As I said before, Hopkins has apparently spared no expense to build this place. If you plan to really experience the menu, it may help to think of the check at the end of the night the same way.
Not that there isn’t a deal or two to be had on the menu. One night at the bar, a friend and I split a burger and an unusually butchered 8-ounce flank steak from a cross of Tajima and Angus cattle. The menu describes it as a “eureka cut.” The steak was, in fact, surprisingly tender at the center for a cut of flank steak, deeply flavored and modestly priced. The thick burger, packed with plenty of dry-aged flavor, cost scarcely more than that single slice of bacon.
If you do decide to spend freely on one of those lavishly described steaks, your results may vary. One night in the dining room, a date and I ordered a bone-in “cowgirl” rib-eye and the dry-aged Kansas City strip. Both arrived with admirable, blacked char, garnished with thyme and butter-soft cloves of garlic. What lavish attention to detail. Yet, the Kansas City strip had been cooked to medium well, rather than medium rare as ordered, and the rib-eye had the grainy texture of a budget cut, but not the price tag. To our waitress’s credit, she whisked away the overcooked steak, replaced it as quickly as possible, and, despite my protests to the contrary, took it off the bill.
In the end, the gesture was mostly reassuring. The staff mostly seems to understand that they’re still a work in progress, not a seasoned steakhouse. It would have been more reassuring had my other experiences with service been more reliable.
On a good night, a question to your server as simple as “Why is the Caesar salad described as ‘Aviator’s Salad’?” may prompt your waitress to offer a brief history of the Caesar salad, a sometimes disputed account involving pilots, Prohibition and the Mexican border, that leads to an explanation as to why the Caesar is made with lime juice instead of lemon at C. Ellet’s.

▶ _Source data_
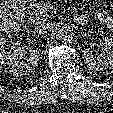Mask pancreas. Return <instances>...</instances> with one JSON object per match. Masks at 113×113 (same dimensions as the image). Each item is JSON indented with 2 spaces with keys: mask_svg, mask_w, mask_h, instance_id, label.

▶ _Things to do_
1. Using the steakhouse review, answer each question briefly.
(a) What two breeds of cattle were crossed to produce the flank steak?
(b) How had the Kansas City strip been ordered to be cooked?
(c) What juice does C. Ellet's use in its Caesar salad instead of lemon?
2. List every dish that the steakhouse review says the writer and a companion ordered.

▶ _Responses for each task_
1.
(a) Tajima and Angus
(b) Medium rare
(c) Lime juice

2.
- A burger
- An 8-ounce flank steak (the "eureka cut")
- A bone-in "cowgirl" rib-eye
- A dry-aged Kansas City strip